* [Brief] Copy every entry below line for line with no changes, leaving out the pictures.

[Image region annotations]
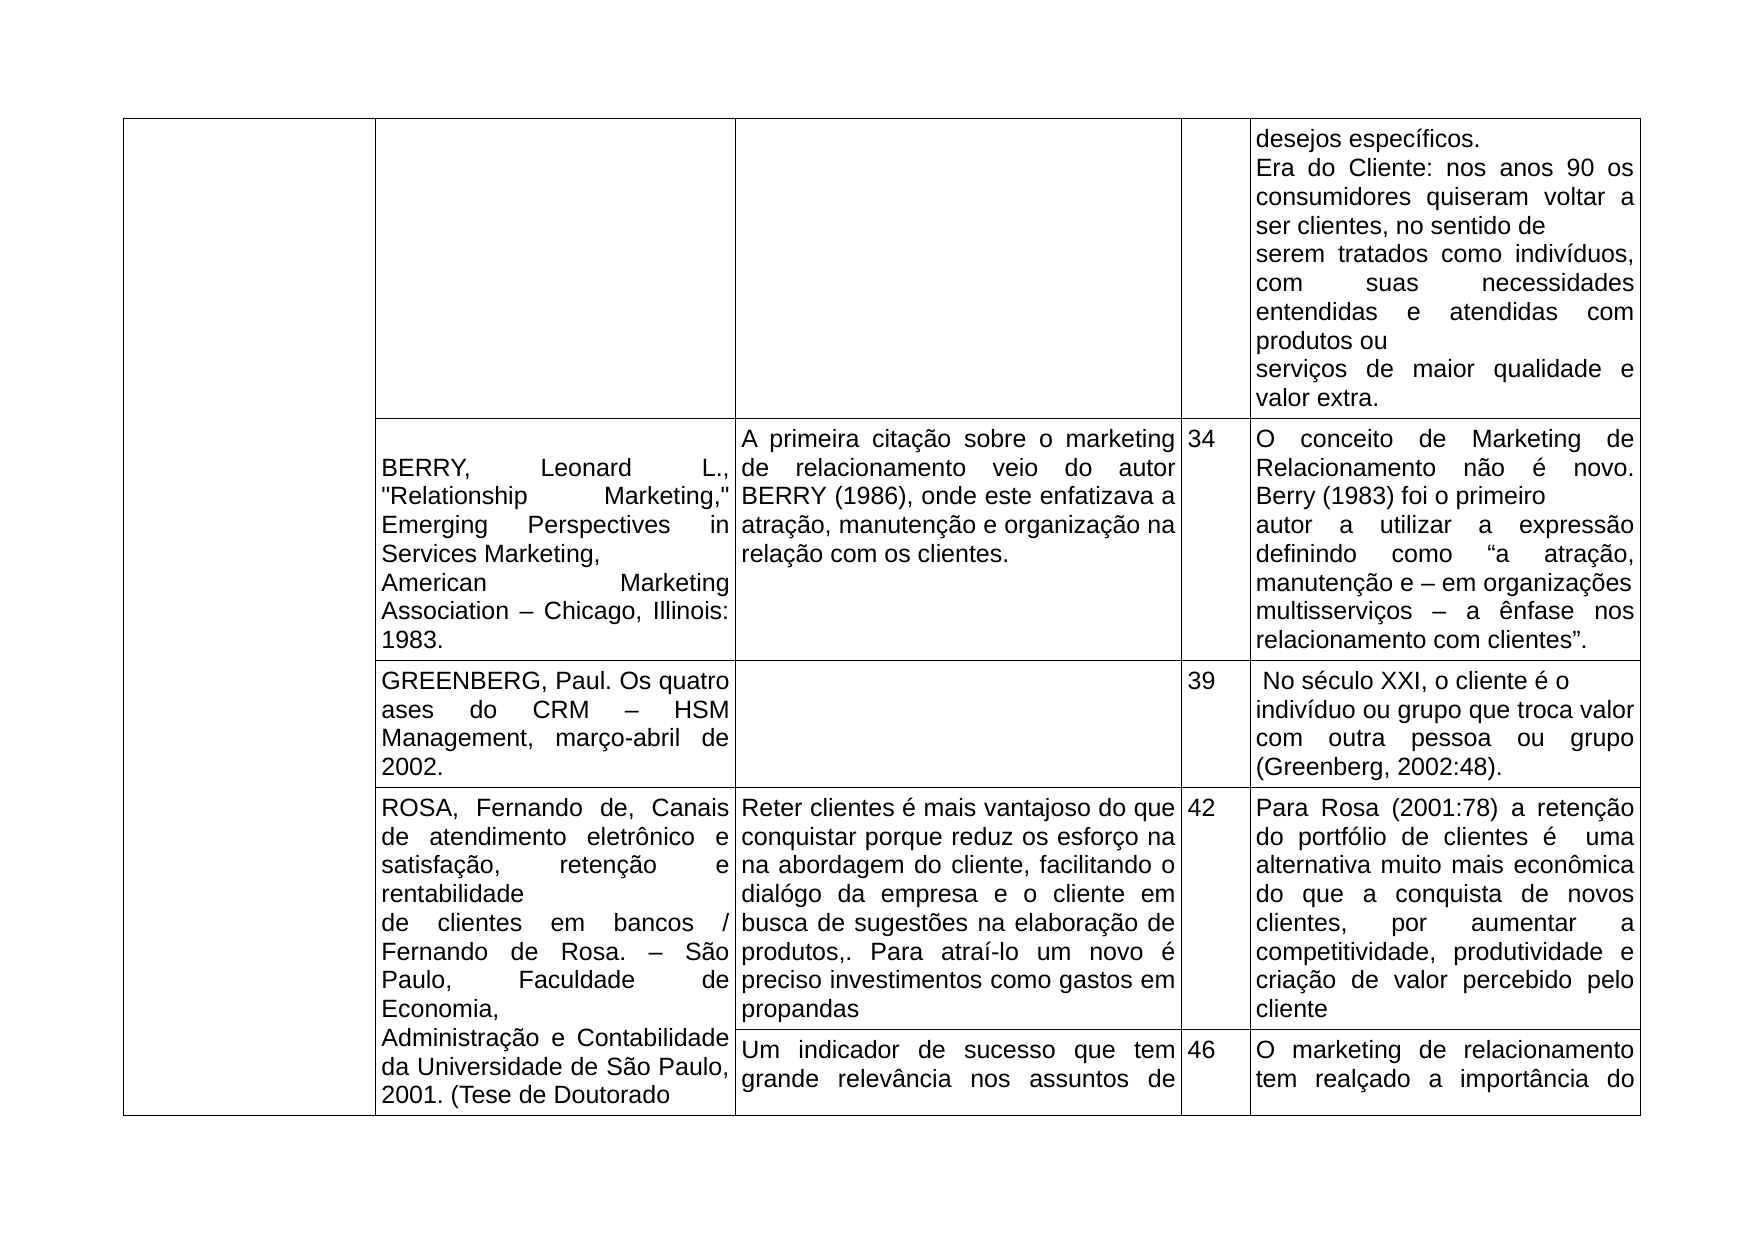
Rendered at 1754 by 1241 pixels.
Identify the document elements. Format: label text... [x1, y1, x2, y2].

table_cell Um indicador de sucesso que tem grande relevância nos assuntos de [736, 1030, 1181, 1115]
table_cell desejos específicos. Era do Cliente: nos anos 90 os consumidores quiseram voltar a ser clientes, no sentido de serem tratados como indivíduos, com suas necessidades entendidas e atendidas com produtos ou serviços de maior qualidade e valor extra. [1251, 119, 1640, 418]
table_cell 34 [1182, 419, 1250, 659]
table_cell [736, 661, 1181, 787]
table_cell O conceito de Marketing de Relacionamento não é novo. Berry (1983) foi o primeiro autor a utilizar a expressão definindo como “a atração, manutenção e – em organizações multisserviços – a ênfase nos relacionamento com clientes”. [1251, 419, 1640, 659]
table_cell 46 [1182, 1030, 1250, 1115]
table_cell Reter clientes é mais vantajoso do que conquistar porque reduz os esforço na na abordagem do cliente, facilitando o dialógo da empresa e o cliente em busca de sugestões na elaboração de produtos,. Para atraí-lo um novo é preciso investimentos como gastos em propandas [736, 788, 1181, 1028]
table_cell No século XXI, o cliente é o indivíduo ou grupo que troca valor com outra pessoa ou grupo (Greenberg, 2002:48). [1251, 661, 1640, 787]
table_cell Para Rosa (2001:78) a retenção do portfólio de clientes é uma alternativa muito mais econômica do que a conquista de novos clientes, por aumentar a competitividade, produtividade e criação de valor percebido pelo cliente [1251, 788, 1640, 1028]
table_cell ROSA, Fernando de, Canais de atendimento eletrônico e satisfação, retenção e rentabilidade de clientes em bancos / Fernando de Rosa. – São Paulo, Faculdade de Economia, Administração e Contabilidade da Universidade de São Paulo, 2001. (Tese de Doutorado [376, 788, 735, 1115]
table_cell BERRY, Leonard L., "Relationship Marketing," Emerging Perspectives in Services Marketing, American Marketing Association – Chicago, Illinois: 1983. [376, 419, 735, 659]
table_cell 39 [1182, 661, 1250, 787]
table_cell O marketing de relacionamento tem realçado a importância do [1251, 1030, 1640, 1115]
table_cell GREENBERG, Paul. Os quatro ases do CRM – HSM Management, março-abril de 2002. [376, 661, 735, 787]
table_cell [376, 119, 735, 418]
table_cell [1182, 119, 1250, 418]
table_cell [736, 119, 1181, 418]
table_cell [124, 119, 375, 1115]
table_cell 42 [1182, 788, 1250, 1028]
table_cell A primeira citação sobre o marketing de relacionamento veio do autor BERRY (1986), onde este enfatizava a atração, manutenção e organização na relação com os clientes. [736, 419, 1181, 659]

* [Answer to this problem]
Rendered at 1754 by 1241 pixels.
Identify the document elements. Format: label text... [x1, y1, x2, y2].

table_cell Um indicador de sucesso que tem grande relevância nos assuntos de [736, 1030, 1181, 1115]
table_cell desejos específicos. Era do Cliente: nos anos 90 os consumidores quiseram voltar a ser clientes, no sentido de serem tratados como indivíduos, com suas necessidades entendidas e atendidas com produtos ou serviços de maior qualidade e valor extra. [1251, 119, 1640, 418]
table_cell 34 [1182, 419, 1250, 659]
table_cell [736, 661, 1181, 787]
table_cell O conceito de Marketing de Relacionamento não é novo. Berry (1983) foi o primeiro autor a utilizar a expressão definindo como “a atração, manutenção e – em organizações multisserviços – a ênfase nos relacionamento com clientes”. [1251, 419, 1640, 659]
table_cell 46 [1182, 1030, 1250, 1115]
table_cell Reter clientes é mais vantajoso do que conquistar porque reduz os esforço na na abordagem do cliente, facilitando o dialógo da empresa e o cliente em busca de sugestões na elaboração de produtos,. Para atraí-lo um novo é preciso investimentos como gastos em propandas [736, 788, 1181, 1028]
table_cell No século XXI, o cliente é o indivíduo ou grupo que troca valor com outra pessoa ou grupo (Greenberg, 2002:48). [1251, 661, 1640, 787]
table_cell Para Rosa (2001:78) a retenção do portfólio de clientes é uma alternativa muito mais econômica do que a conquista de novos clientes, por aumentar a competitividade, produtividade e criação de valor percebido pelo cliente [1251, 788, 1640, 1028]
table_cell ROSA, Fernando de, Canais de atendimento eletrônico e satisfação, retenção e rentabilidade de clientes em bancos / Fernando de Rosa. – São Paulo, Faculdade de Economia, Administração e Contabilidade da Universidade de São Paulo, 2001. (Tese de Doutorado [376, 788, 735, 1115]
table_cell BERRY, Leonard L., "Relationship Marketing," Emerging Perspectives in Services Marketing, American Marketing Association – Chicago, Illinois: 1983. [376, 419, 735, 659]
table_cell 39 [1182, 661, 1250, 787]
table_cell O marketing de relacionamento tem realçado a importância do [1251, 1030, 1640, 1115]
table_cell GREENBERG, Paul. Os quatro ases do CRM – HSM Management, março-abril de 2002. [376, 661, 735, 787]
table_cell [376, 119, 735, 418]
table_cell [1182, 119, 1250, 418]
table_cell [736, 119, 1181, 418]
table_cell [124, 119, 375, 1115]
table_cell 42 [1182, 788, 1250, 1028]
table_cell A primeira citação sobre o marketing de relacionamento veio do autor BERRY (1986), onde este enfatizava a atração, manutenção e organização na relação com os clientes. [736, 419, 1181, 659]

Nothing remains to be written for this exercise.